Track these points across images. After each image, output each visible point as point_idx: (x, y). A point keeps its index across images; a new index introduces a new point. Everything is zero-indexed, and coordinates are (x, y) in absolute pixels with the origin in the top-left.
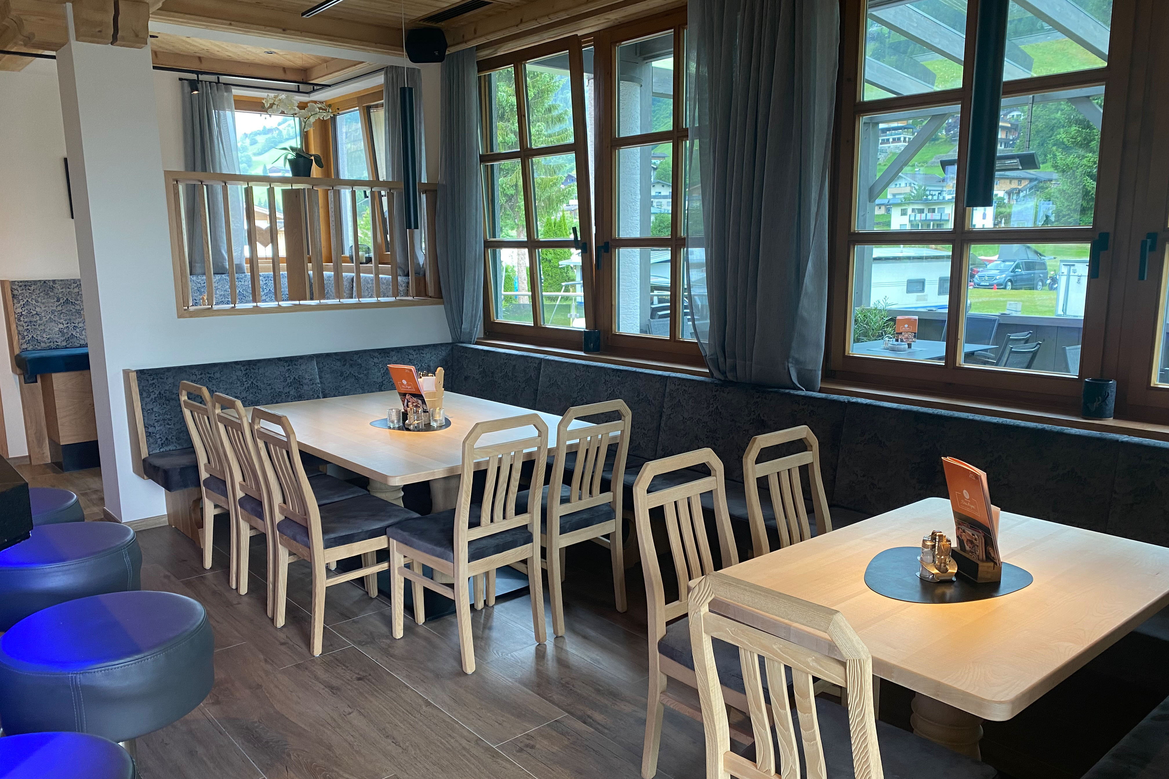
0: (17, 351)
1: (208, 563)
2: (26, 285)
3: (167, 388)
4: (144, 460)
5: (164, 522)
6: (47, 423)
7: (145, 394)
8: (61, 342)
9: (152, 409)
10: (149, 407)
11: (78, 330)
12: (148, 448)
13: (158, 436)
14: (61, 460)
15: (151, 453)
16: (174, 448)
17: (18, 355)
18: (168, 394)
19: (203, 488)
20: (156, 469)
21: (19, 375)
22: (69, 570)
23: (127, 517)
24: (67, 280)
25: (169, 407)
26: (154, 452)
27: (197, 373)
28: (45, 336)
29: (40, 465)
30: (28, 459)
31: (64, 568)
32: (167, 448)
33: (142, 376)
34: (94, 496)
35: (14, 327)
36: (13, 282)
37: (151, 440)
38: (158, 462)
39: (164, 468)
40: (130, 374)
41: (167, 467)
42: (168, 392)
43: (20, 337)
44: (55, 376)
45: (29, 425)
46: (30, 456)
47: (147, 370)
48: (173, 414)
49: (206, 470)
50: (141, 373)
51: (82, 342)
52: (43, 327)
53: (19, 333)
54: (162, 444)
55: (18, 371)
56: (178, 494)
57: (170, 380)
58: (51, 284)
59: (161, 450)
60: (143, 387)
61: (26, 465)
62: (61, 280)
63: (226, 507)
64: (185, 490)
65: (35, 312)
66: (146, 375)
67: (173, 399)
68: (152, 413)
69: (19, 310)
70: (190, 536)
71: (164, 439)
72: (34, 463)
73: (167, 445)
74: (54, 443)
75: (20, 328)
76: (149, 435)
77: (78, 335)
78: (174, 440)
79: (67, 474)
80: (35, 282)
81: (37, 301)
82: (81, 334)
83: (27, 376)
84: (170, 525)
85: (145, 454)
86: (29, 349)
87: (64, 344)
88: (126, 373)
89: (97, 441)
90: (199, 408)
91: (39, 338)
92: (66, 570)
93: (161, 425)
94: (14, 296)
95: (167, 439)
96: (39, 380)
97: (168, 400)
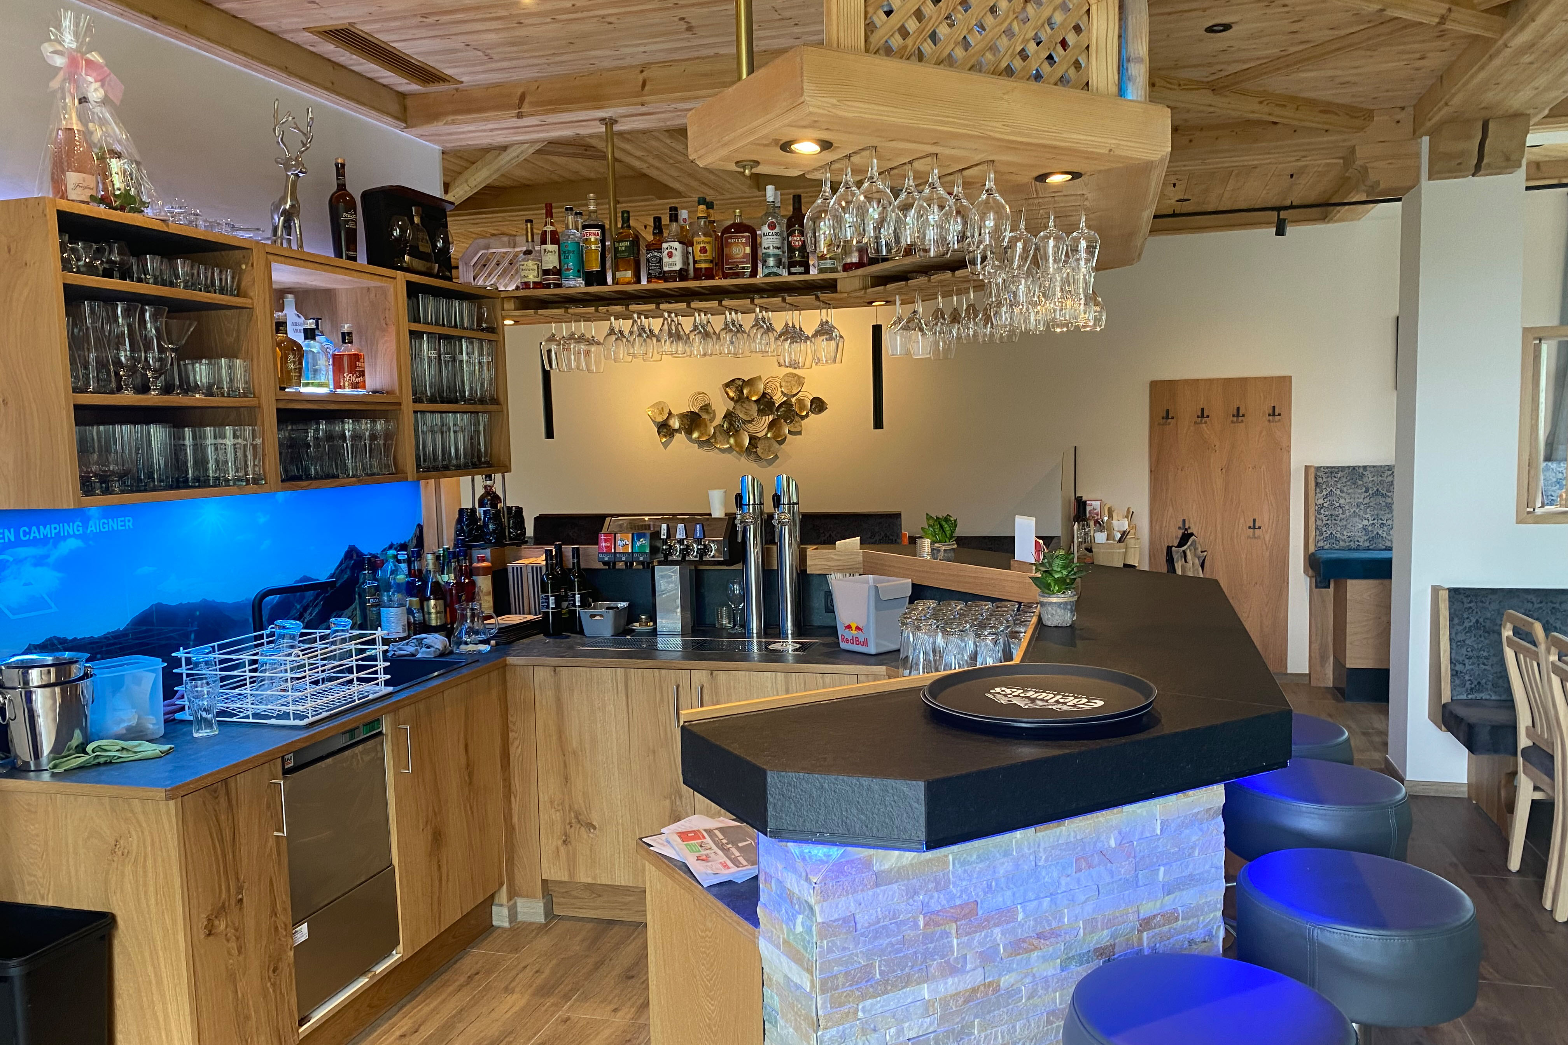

__Task goal__: Everything from the line with "81: (37, 301)" through the last line of the listing above is to be copied exactly, both ends included, except the pictures.

__Reply to the task__:
81: (37, 301)
82: (81, 334)
83: (27, 376)
84: (170, 525)
85: (145, 454)
86: (29, 349)
87: (64, 344)
88: (126, 373)
89: (97, 441)
90: (199, 408)
91: (39, 338)
92: (66, 570)
93: (161, 425)
94: (14, 296)
95: (167, 439)
96: (39, 380)
97: (168, 400)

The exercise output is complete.